Green Team members meet regularly to keep up the “green momentum”, some of their upcoming events include: challenging staff members to “a day with their own coffee mugs” instead of paper coffee shop cups, an “oldest lunch bag contest” to challenge students to reuse their old bags, and inviting everyone to a “Waste Free Lunch” where nothing would need to be thrown in the trash after the meal. Reusing is contagious, this year Spanaway’s Read Across America event will be done using “no new waste”, meaning all hand-outs and bookmarks are left from previous events, and decorations are made with recycled materials. According to Chapin, “We have ordered a number of “green books because there has been so much interest since the “Green Team” has started. We challenge the other schools to create their own Green Team”.

“The community has rallied around this program,” said Marchesini, “we have had help getting cardboard cages from the LeMay Corporation, we are collecting plastic bags that Walmart will pay us for, and the Pierce County Public Works and Utilities group has helped us with money for field trips, audits, plus lots of collaboration.

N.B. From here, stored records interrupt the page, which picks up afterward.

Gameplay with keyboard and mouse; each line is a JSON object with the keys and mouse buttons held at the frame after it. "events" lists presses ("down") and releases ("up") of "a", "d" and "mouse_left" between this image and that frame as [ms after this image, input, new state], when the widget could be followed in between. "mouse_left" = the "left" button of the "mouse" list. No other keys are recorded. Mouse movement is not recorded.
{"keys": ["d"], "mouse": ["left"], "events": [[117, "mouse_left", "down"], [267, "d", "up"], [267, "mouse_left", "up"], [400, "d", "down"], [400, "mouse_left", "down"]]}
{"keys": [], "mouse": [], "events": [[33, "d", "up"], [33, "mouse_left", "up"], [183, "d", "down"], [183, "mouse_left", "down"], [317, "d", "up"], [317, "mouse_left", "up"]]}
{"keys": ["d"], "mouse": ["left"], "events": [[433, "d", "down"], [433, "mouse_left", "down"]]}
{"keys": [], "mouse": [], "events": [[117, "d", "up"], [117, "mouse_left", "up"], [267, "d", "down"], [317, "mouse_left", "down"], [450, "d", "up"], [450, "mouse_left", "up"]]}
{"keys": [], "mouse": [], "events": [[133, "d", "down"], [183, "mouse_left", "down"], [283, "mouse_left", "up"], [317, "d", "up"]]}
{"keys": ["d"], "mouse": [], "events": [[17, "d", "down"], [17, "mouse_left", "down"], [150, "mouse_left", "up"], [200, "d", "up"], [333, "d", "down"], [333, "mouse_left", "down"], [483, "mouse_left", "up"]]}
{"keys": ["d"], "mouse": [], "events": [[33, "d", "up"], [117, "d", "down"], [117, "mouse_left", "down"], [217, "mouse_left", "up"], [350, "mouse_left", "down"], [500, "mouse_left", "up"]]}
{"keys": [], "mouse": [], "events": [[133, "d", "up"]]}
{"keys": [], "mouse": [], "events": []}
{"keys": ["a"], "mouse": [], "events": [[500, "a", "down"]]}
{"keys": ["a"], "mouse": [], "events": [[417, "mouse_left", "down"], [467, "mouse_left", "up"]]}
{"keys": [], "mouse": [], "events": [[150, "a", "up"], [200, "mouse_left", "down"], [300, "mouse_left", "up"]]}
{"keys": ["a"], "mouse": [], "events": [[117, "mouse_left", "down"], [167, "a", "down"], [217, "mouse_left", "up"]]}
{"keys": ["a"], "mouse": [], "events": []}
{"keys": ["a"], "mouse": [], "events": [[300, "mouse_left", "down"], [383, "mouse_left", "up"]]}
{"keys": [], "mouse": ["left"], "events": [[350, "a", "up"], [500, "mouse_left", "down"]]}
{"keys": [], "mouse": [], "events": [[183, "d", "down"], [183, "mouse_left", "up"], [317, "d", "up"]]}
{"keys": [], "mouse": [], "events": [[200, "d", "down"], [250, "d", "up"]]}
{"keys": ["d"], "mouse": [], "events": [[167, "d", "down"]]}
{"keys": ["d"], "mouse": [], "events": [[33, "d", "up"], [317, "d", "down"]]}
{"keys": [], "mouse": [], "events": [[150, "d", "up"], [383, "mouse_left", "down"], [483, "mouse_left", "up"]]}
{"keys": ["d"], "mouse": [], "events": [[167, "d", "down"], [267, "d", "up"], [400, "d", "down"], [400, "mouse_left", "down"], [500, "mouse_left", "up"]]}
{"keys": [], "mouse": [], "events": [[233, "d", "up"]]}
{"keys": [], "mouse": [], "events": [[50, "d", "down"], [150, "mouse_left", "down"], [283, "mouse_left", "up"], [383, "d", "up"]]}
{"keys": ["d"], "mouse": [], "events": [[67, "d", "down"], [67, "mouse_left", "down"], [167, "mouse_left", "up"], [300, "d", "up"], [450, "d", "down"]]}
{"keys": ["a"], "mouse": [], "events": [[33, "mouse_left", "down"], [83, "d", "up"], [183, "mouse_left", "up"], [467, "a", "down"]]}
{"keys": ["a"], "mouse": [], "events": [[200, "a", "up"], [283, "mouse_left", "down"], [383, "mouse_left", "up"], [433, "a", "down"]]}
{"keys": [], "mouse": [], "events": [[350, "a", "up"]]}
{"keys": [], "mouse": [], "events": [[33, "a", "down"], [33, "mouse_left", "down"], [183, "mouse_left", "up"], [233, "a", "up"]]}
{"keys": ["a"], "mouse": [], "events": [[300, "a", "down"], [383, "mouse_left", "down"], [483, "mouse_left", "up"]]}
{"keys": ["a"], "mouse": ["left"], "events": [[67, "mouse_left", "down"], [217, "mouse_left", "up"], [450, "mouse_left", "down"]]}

The kids have found some wonderful mentors in that group.”

Fifth-grader Justin Long sent a letter and received a response from the President about the state of the environment. As Justin says, “We have to do something right now or we are not leaving a very nice planet.” If the Spanaway Elementary students continue in this way, it will be a much better planet if they have anything to say about it.

NOTE: (March 2011) Since this article was printed in our district newspaper, we have continued to make significant progress. Each day in the cafeteria our students now pour out their liquid from milk cartons that now goes down the drain instead being thrown into the garbage bags. This is close to 55 pounds a day that would otherwise be carried to the dumpster by our custodians. There are collection sites in each building for aluminum cans and paper recycling in every room from classes to closets. ASB members survey the building for recycling and each has a designated pick up site they are responsible for. Additionally, our school is now participating in a program with Terra-cycle that pays us for sending them certain packaging materials. We have been collecting: Juice pouches, potato chip bags, empty glue sticks, and “Lunchable” plastic trays. Our first check came in the mail in December and we were able to announce to the students that we received $55.34. Not much money, but money for garbage kept out of the landfill and most importantly, our kids are constantly thinking about ways to be more environmentally careful. We are amazingly proud of our students. It has restored my faith in humanity a bit.